About this exercise: Restate all of the entries exactly. Any picture in them should be skipped.

Stored items:
* * *

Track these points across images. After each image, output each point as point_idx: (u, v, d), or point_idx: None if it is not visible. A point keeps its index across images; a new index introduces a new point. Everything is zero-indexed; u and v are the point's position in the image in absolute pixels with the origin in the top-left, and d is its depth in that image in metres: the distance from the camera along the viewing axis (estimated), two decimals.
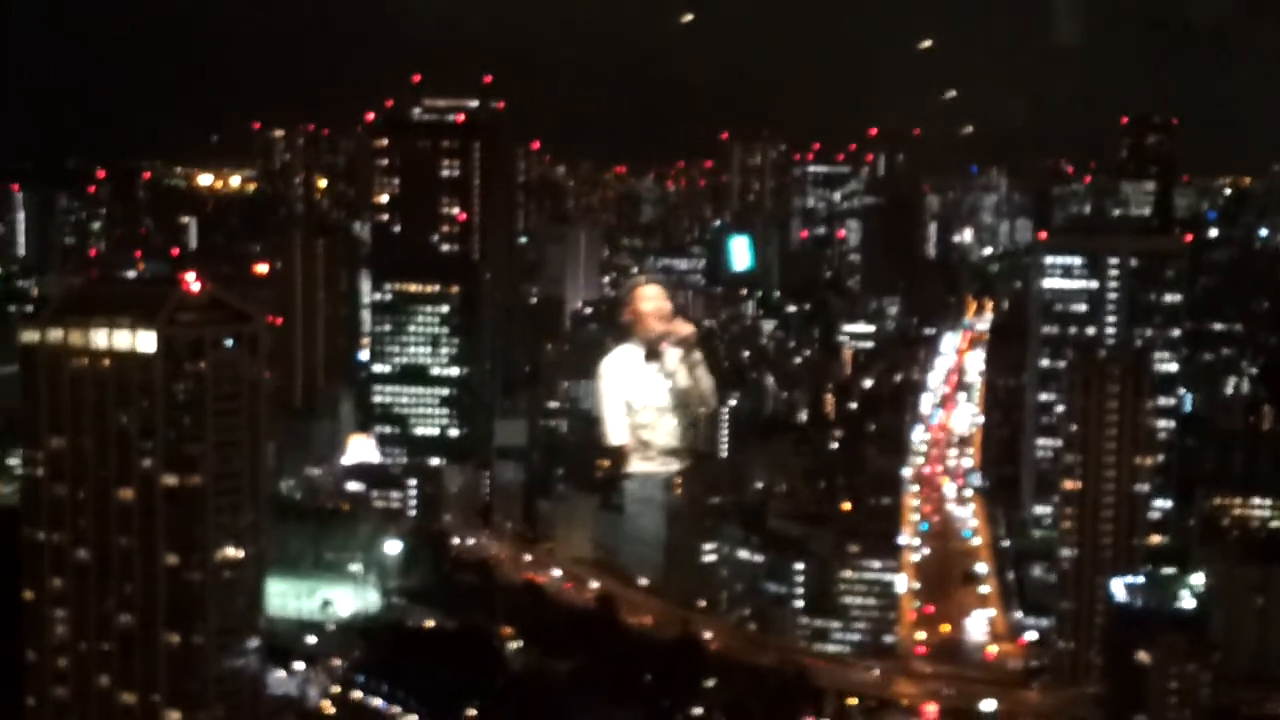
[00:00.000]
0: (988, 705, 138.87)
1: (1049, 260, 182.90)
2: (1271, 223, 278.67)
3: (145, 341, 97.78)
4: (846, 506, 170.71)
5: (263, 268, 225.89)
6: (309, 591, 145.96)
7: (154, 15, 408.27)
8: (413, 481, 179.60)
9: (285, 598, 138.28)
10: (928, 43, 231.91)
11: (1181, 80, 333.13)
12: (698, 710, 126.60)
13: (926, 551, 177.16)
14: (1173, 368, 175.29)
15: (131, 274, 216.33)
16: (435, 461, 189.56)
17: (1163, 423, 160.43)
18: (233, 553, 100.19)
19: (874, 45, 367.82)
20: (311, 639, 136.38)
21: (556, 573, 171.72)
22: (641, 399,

* * *

Written solution:
Track these points across images. After each image, output each point as point_idx: (u, v, d), or point_idx: None if it is not visible. A point keeps its index across images; a new index introduces a new point. Everything is zero-indexed; u and v are the point's position in the image in absolute pixels with the origin in the top-left, and d is its depth in that image in metres: the distance from the camera along the viewing axis (estimated), two decimals.
[00:00.000]
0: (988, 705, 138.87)
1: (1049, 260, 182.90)
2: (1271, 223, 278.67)
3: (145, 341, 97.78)
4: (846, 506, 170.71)
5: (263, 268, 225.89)
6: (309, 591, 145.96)
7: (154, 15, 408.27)
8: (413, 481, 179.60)
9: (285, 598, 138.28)
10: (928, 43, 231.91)
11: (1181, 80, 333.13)
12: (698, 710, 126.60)
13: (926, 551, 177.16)
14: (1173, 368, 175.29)
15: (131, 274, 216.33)
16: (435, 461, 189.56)
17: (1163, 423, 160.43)
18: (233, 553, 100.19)
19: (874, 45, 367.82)
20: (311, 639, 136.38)
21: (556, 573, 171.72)
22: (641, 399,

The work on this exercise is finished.